───── Data for the task ─────

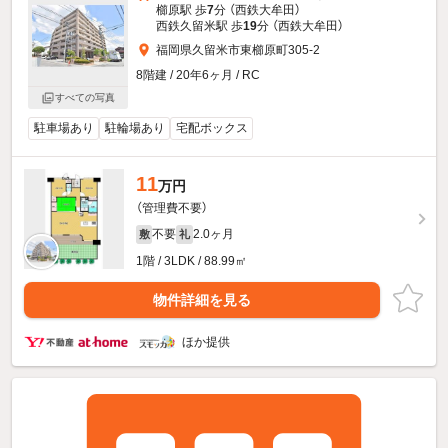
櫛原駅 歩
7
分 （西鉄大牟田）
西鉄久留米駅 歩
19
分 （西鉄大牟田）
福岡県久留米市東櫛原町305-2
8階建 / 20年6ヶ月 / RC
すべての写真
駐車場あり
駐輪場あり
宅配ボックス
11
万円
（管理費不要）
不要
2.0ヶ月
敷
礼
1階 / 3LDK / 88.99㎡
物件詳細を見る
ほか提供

─────
───── Data for the task ─────

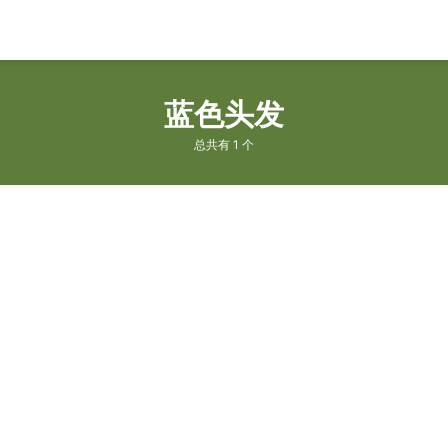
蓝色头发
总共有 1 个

─────
───── Data for the task ─────

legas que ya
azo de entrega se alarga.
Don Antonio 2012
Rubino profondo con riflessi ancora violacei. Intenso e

─────

Your instructions
Within the data above, the span starting at the line containing "legas que ya" and ending at the line containing "Rubino profondo con" is to be retyped exactly, with no other lines.

Answer to this exercise
legas que ya
azo de entrega se alarga.
Don Antonio 2012
Rubino profondo con riflessi ancora violacei. Intenso e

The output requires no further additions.